L'Absolu est, pour le bhakta, la Personne Suprême, et pour l'impersonnaliste, la libération. Donc, celui qui agit dans la conscience de Krsna, tout entier voué au Seigneur, en suivant les directives d'un maître spirituel authentique et en se détachant du fruit de ses actes, celui-là progresse sûrement vers le but ultime de l'existence. Ainsi Arjuna se voit-il demander de combattre sur le champ de bataille de Kuruksetra pour le plaisir de Krsna, simplement parce que Ce dernier le veut. Se dire bon, ou non violent, c'est encore un attachement à la matière; le détachement ne vient que si l'on agit pour la satisfaction de la Personne Suprême.
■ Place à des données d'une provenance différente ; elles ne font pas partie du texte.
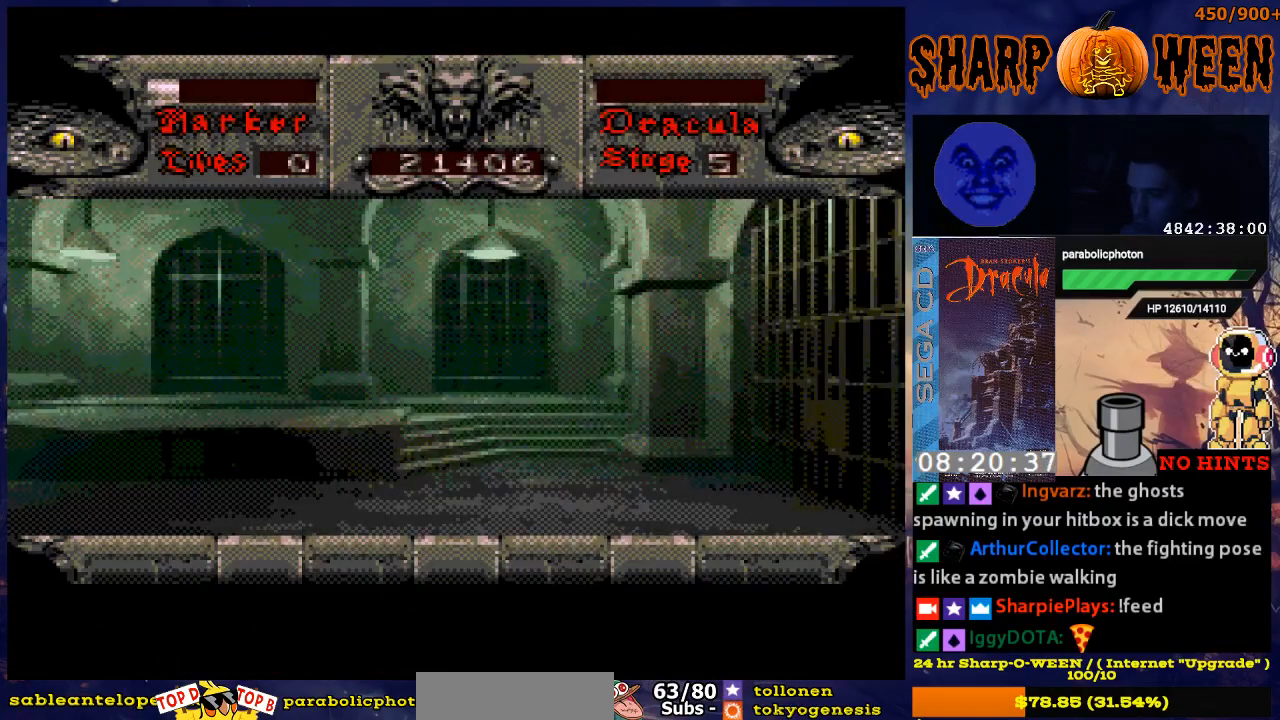
{"buttons": ["DPAD_LEFT"], "events": []}
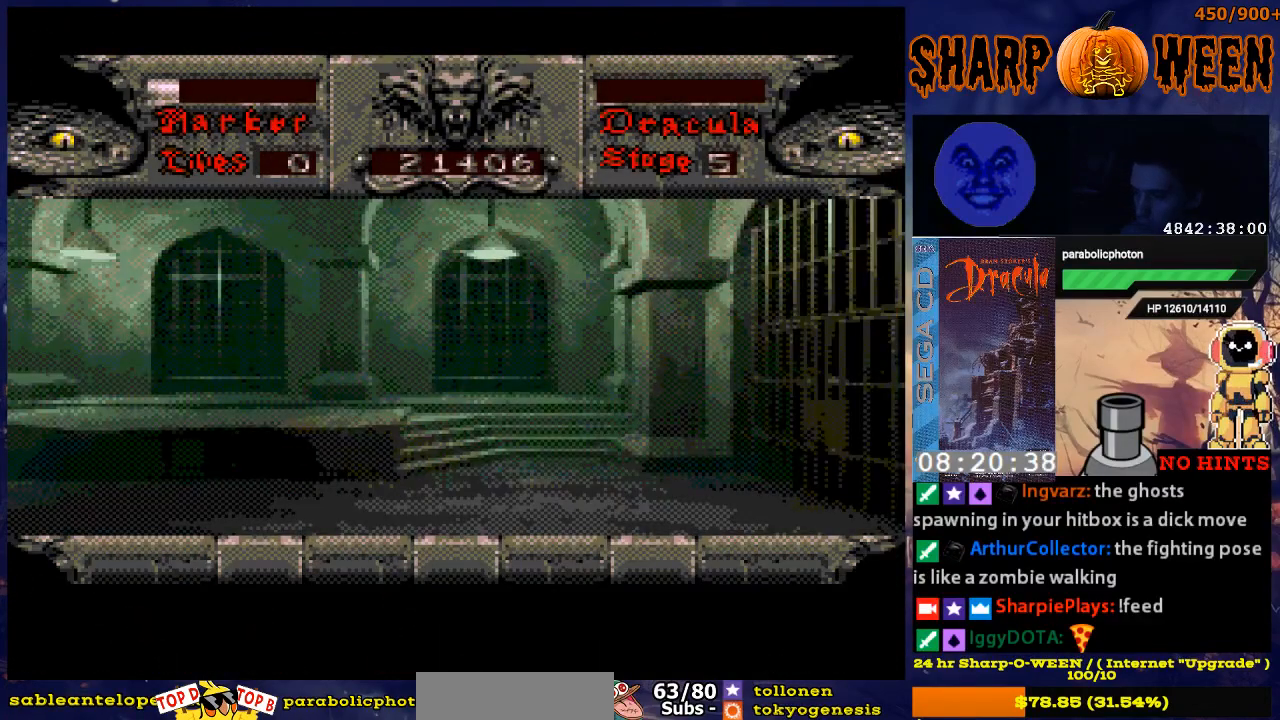
{"buttons": ["DPAD_LEFT"], "events": []}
Telle est la perfection, l'absolu de l'acte, prescrit par Sri Krsna, la Personne Suprême. Les rites védiques, les divers sacrifices par exemple, ne servent qu'à nous purifier des actes coupables que nous avons pu accomplir en cherchant à satisfaire nos sens; mais l'action dans la conscience de Krsna se situe tout à fait au-delà du bien et du mal. L'être conscient de Dieu n'est pas attaché aux fruits de ses actes, il agit pour le seul plaisir de Krsna. Il peut s'engager dans toutes les sphères de l'action, mais toujours avec un détachement total.

VERSET 20

karmanaiva hi samsiddhim
asthita janakadayah
loka-sangraham evapi
sampasyan kartum arhasi

TRADUCTION

Même des rois comme Janaka, et d'autres, atteignirent la perfection par l'accomplissement du devoir. Assume donc ta tâche, ne serait-ce que pour l'édification du peuple.

TENEUR ET PORTEE

Des rois comme Janaka furent des âmes réalisées, n'ayant donc nul besoin de remplir les devoirs que leur prescrivaient les Vedas. Néanmoins, ils assumèrent leur tâche, à seule fin de donner l'exemple. Janaka était le père de Sita, le beau-père, donc, de Rama, l'avatara. En tant que dévot du Seigneur, il avait atteint le niveau spirituel, mais en tant que roi de Mithila (division de la province de Bihar en Inde), il devait apprendre à ses sujets comment combattre droitement. Ensemble, lui et ses sujets combattirent pour montrer que la violence est aussi nécessaire, dans le cas où les bons arguments n'ont aucun effet. Tout fut fait pour éviter la Bataille de Kuruksetra -même la Personne Suprême tenta de l'éviter- mais le camp adverse était si déterminé que la guerre dut avoir lieu. Il est donc parfois nécessaire de combattre, si la cause est juste. Même dépourvu d'intérêt matériel, le bhakta n'en continue pas moins d'agir, afin de montrer aux gens quelle vie mener, quelle voie suivre dans l'action. Ceux qui sont avancés dans la conscience de Krsna sont capables d'agir de telle sorte que les autres suivent leur exemple, comme le montrera le prochain verset.